**GOAL:** Gather every line in the data below that contains the string "rangeland".

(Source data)
╔══
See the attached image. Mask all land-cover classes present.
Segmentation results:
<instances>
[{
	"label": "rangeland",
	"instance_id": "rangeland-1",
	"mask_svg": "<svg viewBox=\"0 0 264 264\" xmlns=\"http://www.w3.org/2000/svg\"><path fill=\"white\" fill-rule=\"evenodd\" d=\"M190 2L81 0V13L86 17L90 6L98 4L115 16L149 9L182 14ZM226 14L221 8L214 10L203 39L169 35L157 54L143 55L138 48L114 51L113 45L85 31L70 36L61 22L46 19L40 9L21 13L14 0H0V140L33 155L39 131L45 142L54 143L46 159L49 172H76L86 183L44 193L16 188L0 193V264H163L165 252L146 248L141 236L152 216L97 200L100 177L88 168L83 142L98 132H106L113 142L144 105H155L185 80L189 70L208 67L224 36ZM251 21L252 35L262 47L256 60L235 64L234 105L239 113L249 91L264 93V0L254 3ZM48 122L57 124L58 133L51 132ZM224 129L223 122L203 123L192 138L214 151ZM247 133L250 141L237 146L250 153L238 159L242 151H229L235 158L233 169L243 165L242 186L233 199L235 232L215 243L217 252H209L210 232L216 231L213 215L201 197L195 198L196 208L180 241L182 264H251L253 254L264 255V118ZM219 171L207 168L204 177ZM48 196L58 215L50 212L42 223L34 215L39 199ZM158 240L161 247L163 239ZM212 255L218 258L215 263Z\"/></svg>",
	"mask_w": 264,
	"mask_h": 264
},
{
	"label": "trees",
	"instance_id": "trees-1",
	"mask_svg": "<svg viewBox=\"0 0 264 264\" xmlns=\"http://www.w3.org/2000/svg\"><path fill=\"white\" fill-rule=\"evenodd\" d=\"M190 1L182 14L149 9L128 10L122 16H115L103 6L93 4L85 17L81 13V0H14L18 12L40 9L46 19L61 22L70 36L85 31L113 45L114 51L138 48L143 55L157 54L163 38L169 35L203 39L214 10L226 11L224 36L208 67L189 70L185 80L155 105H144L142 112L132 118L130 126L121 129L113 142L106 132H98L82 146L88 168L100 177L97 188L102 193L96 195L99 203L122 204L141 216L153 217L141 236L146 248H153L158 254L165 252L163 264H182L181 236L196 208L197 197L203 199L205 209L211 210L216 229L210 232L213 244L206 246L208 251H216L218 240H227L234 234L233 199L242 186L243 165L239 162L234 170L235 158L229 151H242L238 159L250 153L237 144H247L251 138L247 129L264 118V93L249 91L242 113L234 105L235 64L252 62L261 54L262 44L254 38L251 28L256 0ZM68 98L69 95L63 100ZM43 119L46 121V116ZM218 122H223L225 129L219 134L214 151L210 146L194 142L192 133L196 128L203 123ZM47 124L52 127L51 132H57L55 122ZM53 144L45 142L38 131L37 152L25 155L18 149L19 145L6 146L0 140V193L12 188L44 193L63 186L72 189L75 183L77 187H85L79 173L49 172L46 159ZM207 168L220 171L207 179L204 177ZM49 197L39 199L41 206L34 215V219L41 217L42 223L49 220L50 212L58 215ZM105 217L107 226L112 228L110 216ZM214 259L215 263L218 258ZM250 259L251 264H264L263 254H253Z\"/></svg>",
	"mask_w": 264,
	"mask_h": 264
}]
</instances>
╚══
**TASK OUTPUT:**
	"label": "rangeland",
	"instance_id": "rangeland-1",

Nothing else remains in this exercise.